BUG: exp, log AVX loops do not use steps #13520

r-devulap · 2019-05-10T04:15:51Z

No description provided.

r-devulap · 2019-05-10T04:26:04Z

This passes the numpy/core/tests/test_ufunc.py and numpy/core/tests/test_umath.py tests, but I am seeing non-deterministic failures in numpy/core/tests/test_numeric.py. It fails about 1 in 5 times I run the test suite (this happens even for the master branch). Yet to determine what is causing it.

r-devulap · 2019-05-10T04:30:02Z

Also, seems like reciprocal is failing the newly added test: test_ufunc_noncontiguous: https://app.shippable.com/github/numpy/numpy/runs/3868/1/console

mattip · 2019-05-10T05:44:02Z

The reciprical failure is due to 1.0 / 0, when cast to npy_int, resulting in either -1 or 1 + 2**31

Perhaps it is due to using -O3 with the different branches in UNARY_LOOP_FAST. What happens if you make the numerator 1.0F on line 717 in loops.c.src?

r-devulap · 2019-05-11T14:47:11Z

now the same test seems to fail for macOS int16, and I am unable to reproduce this on my machine using gcc 7. 3 or clang 6.0..

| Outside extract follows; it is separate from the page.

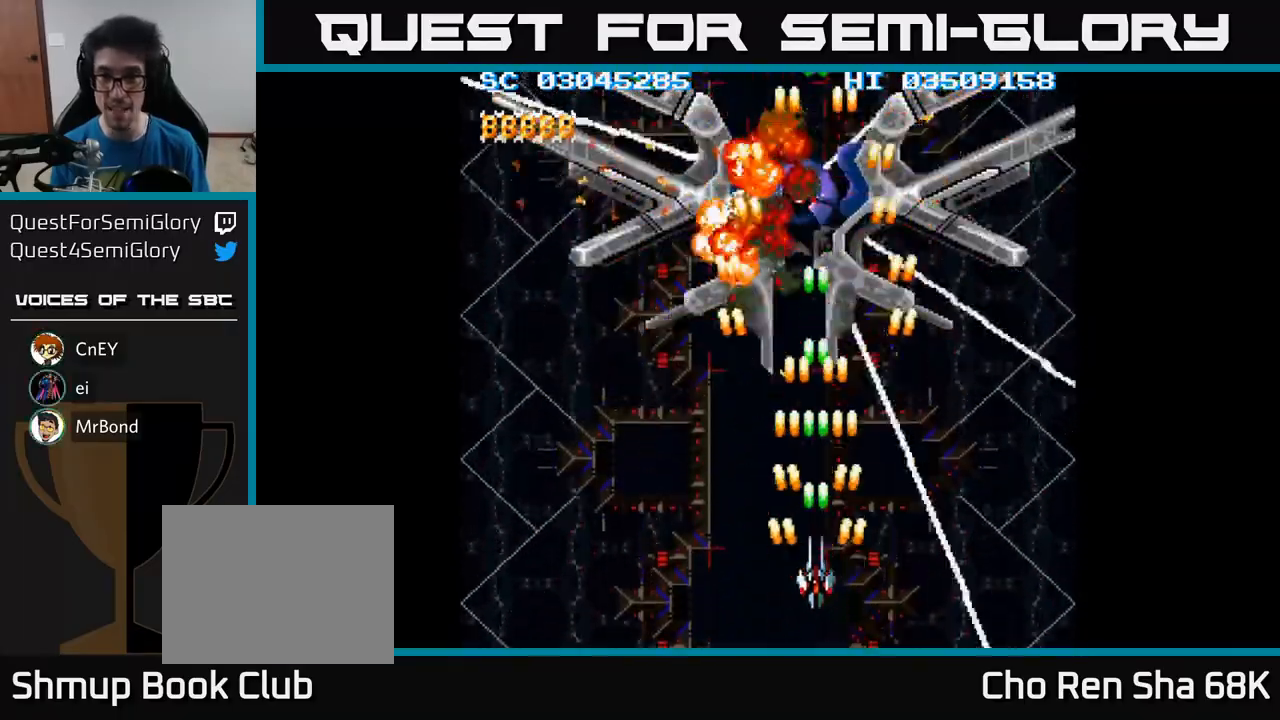
{"buttons": ["A"], "events": [[67, "DPAD_LEFT", "down"], [150, "DPAD_LEFT", "up"]]}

juliantaylor · 2019-05-11T15:09:39Z

due to the new generic test?
if so one could remove the fast loop for that function and handle it in another issue
I don't think performance of integer reciprocal operations is particularly important

mattip · 2019-05-11T15:22:41Z

Agreed np.reciprical(np.array([0], t) for t = [int dtypes] should be a separate issue. Perhaps for now change range(6) to range(1, 7) to avoid 0

r-devulap · 2019-05-11T17:02:25Z

please do not merge this just yet. now might be a good time to think about any potential bugs/missing elements of this patch. @juliantaylor could you please review this when you have the time?

juliantaylor · 2019-05-12T12:51:47Z

numpy/core/src/umath/simd.inc.src


 /**begin repeat1
 * #func = exp, log#
 */

+#if defined HAVE_ATTRIBUTE_TARGET_@ISA@_WITH_INTRINSICS && defined NPY_HAVE_SSE2_INTRINSICS


why are SSE2 intrinsic needed in this avx2/avx512 section?

juliantaylor · 2019-05-12T13:03:07Z

numpy/core/src/umath/loops.c.src

 #if defined @CHK@ && defined NPY_HAVE_SSE2_INTRINSICS
-    @ISA@_@func@_FLOAT((npy_float*)args[1], (npy_float*)args[0], dimensions[0]);
+            @ISA@_@func@_FLOAT((npy_float *)op1, (npy_float *)ip1, 1);


this is not correct, the existing logic is to dispatch to the vectorized code function if appropriate and if not return false so the caller can run the fallback code.

the logic may be unnecessarily convoluted, a dispatcher that just runs both variants would be nicer. The simd code is in need of refactoring but that is a different issue.
To fix your code just remove this line and the preprocessor directives around it.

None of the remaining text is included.